* **YOUR INSTRUCTIONS**:
Two lines below mark the span: the one containing "H7. Now that" and the one containing "H8. You can". Set down both, plus every line between, exactly as they stand, and nothing else.

Stored data:
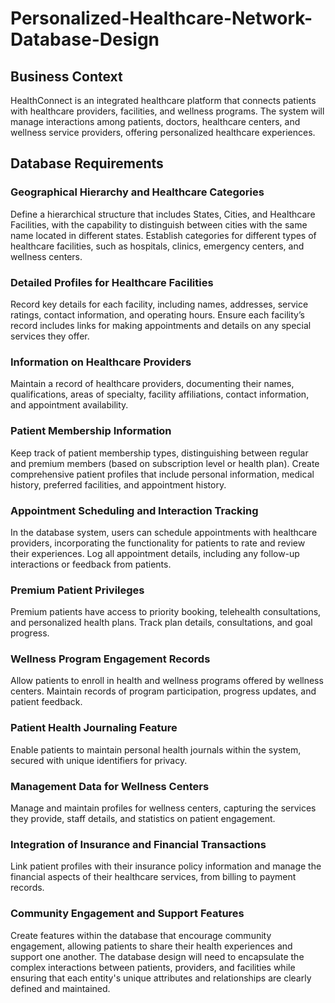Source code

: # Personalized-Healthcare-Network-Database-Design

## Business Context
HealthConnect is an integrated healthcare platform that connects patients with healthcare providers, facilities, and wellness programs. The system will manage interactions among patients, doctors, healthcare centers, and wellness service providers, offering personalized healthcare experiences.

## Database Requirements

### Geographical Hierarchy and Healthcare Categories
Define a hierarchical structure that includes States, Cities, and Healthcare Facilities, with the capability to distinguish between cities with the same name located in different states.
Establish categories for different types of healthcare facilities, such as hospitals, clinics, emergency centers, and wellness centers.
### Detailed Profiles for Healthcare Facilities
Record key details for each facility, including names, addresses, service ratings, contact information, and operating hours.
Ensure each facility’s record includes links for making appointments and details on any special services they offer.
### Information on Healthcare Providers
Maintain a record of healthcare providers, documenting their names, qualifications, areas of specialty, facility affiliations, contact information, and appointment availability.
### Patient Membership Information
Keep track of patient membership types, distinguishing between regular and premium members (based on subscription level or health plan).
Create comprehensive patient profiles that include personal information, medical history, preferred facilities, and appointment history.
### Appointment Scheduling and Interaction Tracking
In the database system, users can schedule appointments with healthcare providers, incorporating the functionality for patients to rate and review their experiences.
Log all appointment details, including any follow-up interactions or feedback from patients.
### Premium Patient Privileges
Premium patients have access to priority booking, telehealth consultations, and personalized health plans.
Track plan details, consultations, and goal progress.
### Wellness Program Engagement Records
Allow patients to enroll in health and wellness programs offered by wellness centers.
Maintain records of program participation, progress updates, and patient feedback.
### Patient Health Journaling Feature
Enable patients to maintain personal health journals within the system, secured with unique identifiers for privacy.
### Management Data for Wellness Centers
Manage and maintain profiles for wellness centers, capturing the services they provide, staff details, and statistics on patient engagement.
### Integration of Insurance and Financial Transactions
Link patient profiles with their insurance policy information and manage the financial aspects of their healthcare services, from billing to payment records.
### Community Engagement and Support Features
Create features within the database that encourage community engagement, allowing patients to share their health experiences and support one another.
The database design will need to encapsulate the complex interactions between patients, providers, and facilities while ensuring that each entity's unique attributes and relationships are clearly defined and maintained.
--
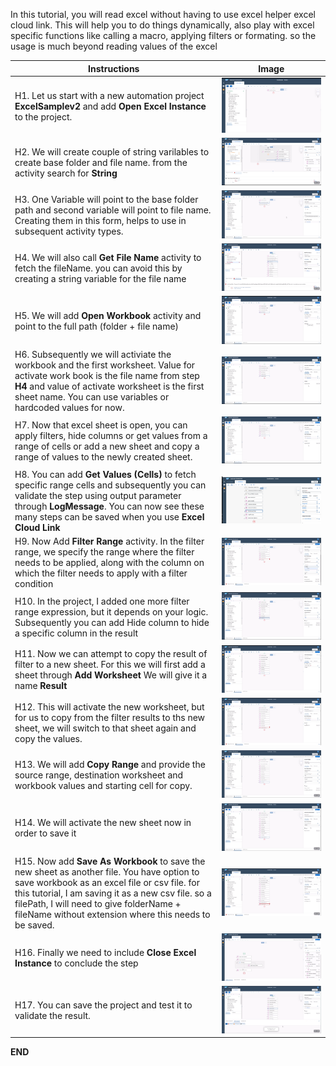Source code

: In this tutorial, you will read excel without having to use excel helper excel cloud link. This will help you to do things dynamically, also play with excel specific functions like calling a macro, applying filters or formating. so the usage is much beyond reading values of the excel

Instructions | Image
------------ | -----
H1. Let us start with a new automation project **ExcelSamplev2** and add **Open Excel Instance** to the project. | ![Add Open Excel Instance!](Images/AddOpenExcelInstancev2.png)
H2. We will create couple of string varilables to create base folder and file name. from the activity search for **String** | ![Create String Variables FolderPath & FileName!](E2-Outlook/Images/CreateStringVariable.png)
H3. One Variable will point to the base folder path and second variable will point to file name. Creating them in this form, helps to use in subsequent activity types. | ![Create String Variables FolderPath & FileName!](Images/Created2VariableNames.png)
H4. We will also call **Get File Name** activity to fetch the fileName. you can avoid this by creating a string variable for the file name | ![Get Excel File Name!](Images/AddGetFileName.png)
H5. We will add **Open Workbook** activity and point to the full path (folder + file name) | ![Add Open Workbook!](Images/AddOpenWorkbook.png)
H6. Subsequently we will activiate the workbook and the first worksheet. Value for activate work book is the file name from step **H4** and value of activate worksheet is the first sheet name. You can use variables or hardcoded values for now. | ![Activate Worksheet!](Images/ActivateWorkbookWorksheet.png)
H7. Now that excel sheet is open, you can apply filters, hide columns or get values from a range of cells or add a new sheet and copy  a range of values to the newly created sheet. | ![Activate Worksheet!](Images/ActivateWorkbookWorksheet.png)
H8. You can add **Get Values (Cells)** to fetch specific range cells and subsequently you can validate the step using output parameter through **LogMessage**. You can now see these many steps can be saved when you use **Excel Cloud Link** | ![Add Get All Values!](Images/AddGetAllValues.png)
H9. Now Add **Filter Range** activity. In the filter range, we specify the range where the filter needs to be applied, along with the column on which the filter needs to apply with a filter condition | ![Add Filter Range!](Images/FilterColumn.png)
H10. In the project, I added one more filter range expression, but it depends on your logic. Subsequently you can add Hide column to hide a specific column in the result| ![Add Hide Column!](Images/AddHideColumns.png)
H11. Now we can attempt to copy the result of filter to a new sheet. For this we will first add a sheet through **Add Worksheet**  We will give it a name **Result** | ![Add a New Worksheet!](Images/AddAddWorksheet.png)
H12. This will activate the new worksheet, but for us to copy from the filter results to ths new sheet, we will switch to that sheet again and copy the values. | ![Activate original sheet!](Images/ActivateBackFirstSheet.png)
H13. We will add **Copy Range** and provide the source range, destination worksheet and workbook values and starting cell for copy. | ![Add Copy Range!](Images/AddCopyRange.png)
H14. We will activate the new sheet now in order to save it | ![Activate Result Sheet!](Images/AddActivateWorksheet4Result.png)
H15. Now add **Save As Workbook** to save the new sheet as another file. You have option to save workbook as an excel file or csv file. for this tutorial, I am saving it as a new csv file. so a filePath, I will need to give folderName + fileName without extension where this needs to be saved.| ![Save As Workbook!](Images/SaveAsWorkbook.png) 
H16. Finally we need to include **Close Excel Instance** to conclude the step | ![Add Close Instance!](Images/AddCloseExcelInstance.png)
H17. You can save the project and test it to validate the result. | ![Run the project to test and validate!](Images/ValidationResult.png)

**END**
* * *
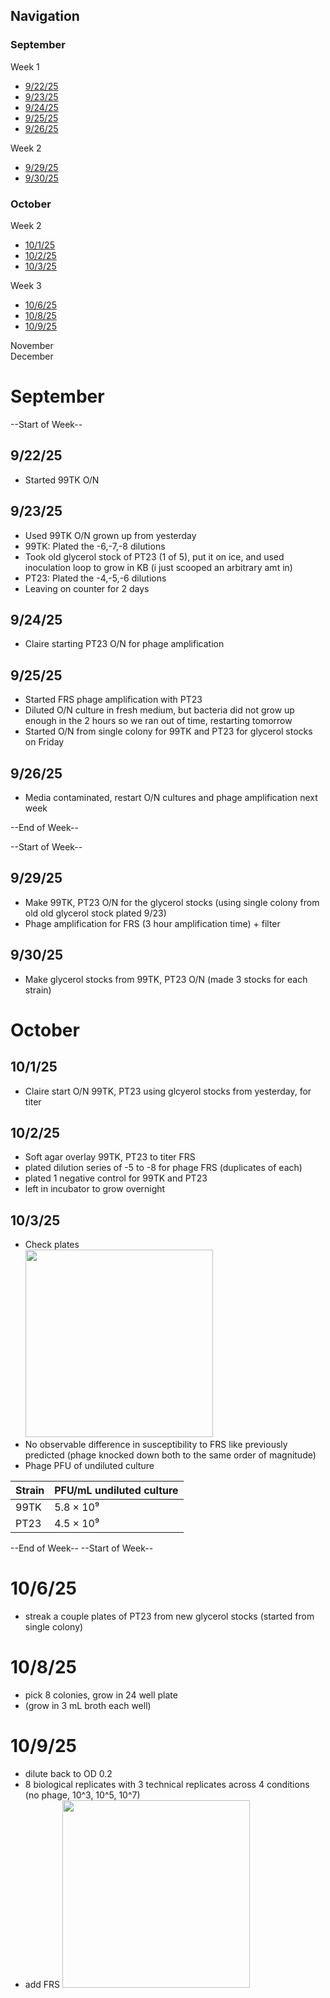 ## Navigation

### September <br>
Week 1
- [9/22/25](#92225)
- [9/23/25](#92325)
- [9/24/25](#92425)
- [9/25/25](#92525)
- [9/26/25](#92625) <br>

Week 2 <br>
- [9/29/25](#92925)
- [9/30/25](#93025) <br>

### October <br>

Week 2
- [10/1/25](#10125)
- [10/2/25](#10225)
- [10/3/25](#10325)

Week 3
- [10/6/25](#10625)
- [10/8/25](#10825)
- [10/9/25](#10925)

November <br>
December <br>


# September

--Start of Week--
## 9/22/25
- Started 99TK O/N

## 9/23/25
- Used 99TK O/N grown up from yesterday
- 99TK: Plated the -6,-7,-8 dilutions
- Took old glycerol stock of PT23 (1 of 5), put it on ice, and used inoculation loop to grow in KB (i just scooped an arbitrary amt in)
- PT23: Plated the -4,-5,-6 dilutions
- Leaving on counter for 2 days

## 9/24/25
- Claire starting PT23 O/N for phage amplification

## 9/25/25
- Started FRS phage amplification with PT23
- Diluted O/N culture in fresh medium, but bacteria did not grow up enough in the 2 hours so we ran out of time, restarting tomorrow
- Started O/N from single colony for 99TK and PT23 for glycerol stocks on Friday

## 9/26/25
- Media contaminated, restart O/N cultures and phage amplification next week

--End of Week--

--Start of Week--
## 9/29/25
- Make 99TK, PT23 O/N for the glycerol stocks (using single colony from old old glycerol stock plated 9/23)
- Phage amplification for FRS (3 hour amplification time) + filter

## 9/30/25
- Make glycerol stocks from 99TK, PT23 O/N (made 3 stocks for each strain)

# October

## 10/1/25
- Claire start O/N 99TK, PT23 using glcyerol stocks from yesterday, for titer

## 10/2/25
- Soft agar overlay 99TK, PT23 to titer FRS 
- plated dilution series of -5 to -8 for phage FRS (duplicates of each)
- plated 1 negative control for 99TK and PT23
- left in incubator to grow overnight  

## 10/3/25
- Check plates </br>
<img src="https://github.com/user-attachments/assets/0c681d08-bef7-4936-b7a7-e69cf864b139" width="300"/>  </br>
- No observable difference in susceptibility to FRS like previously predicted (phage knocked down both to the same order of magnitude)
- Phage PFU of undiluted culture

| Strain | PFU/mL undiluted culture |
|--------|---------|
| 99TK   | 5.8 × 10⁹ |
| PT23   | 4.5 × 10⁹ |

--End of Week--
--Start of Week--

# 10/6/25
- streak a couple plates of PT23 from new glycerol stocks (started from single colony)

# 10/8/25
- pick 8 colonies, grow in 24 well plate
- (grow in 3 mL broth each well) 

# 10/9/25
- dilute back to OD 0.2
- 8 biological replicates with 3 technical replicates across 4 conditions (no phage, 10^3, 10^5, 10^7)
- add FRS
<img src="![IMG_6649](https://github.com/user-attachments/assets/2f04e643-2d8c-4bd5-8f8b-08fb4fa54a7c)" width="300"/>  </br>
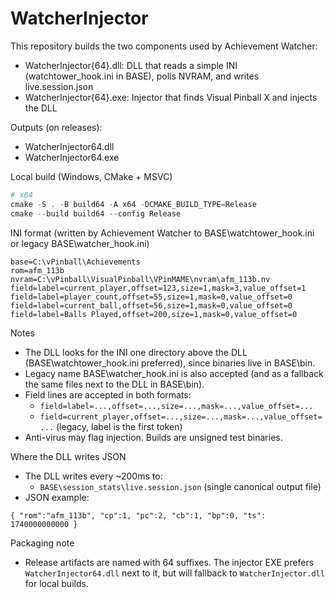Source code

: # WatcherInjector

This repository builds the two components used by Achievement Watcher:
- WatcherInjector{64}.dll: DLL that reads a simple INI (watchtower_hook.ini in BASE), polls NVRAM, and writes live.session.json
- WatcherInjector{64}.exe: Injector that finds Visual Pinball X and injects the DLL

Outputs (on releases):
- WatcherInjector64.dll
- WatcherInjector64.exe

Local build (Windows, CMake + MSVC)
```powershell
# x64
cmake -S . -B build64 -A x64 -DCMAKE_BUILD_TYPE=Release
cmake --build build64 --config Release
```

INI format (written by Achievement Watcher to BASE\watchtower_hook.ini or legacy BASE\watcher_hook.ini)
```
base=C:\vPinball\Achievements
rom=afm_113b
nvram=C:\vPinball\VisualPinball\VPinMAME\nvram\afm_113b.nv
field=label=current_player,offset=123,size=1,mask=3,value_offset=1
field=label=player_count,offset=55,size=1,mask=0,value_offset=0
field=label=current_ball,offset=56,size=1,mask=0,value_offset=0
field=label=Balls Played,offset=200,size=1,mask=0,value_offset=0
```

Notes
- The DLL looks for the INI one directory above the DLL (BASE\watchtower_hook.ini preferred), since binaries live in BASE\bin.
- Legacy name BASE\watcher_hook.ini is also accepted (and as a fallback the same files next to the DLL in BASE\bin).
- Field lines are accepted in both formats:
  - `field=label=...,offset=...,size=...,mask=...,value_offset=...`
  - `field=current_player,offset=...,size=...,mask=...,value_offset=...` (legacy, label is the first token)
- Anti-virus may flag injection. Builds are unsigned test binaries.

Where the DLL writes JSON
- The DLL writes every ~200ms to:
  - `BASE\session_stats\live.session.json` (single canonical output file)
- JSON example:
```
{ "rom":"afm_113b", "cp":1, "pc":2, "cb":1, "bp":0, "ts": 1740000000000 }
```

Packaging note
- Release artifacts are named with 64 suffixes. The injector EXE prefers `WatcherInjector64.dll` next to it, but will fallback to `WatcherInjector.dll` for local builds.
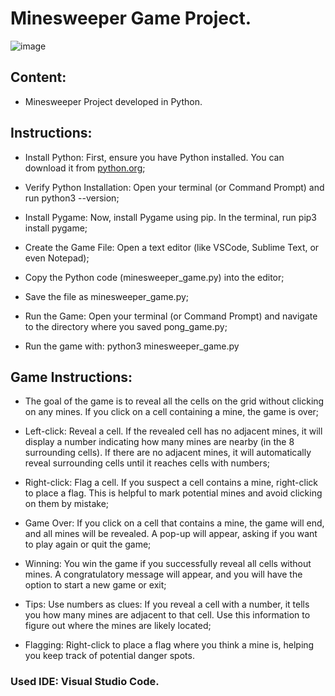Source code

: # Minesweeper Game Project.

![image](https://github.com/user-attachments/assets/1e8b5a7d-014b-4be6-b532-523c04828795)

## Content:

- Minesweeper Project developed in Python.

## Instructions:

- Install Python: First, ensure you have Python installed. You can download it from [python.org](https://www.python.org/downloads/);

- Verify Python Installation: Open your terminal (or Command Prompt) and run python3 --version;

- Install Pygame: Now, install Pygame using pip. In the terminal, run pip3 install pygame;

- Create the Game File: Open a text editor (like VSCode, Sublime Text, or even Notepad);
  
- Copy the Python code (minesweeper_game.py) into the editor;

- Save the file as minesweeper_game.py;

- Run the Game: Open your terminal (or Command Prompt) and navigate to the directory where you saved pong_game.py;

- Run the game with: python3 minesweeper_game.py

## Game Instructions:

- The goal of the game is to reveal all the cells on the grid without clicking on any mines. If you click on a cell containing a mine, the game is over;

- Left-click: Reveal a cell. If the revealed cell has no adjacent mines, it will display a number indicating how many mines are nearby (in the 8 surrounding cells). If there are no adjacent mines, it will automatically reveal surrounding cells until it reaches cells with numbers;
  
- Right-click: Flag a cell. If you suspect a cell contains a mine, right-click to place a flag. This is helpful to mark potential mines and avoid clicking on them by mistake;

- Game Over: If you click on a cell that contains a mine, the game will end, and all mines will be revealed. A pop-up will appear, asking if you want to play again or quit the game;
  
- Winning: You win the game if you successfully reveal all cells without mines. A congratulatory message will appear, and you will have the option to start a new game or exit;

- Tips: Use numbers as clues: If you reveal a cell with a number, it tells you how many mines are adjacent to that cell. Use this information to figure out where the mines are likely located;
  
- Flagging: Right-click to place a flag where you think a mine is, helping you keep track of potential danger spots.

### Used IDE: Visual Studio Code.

* **OUTPUT OF THE EXERCISE**:
H7. Now that excel sheet is open, you can apply filters, hide columns or get values from a range of cells or add a new sheet and copy  a range of values to the newly created sheet. | ![Activate Worksheet!](Images/ActivateWorkbookWorksheet.png)
H8. You can add **Get Values (Cells)** to fetch specific range cells and subsequently you can validate the step using output parameter through **LogMessage**. You can now see these many steps can be saved when you use **Excel Cloud Link** | ![Add Get All Values!](Images/AddGetAllValues.png)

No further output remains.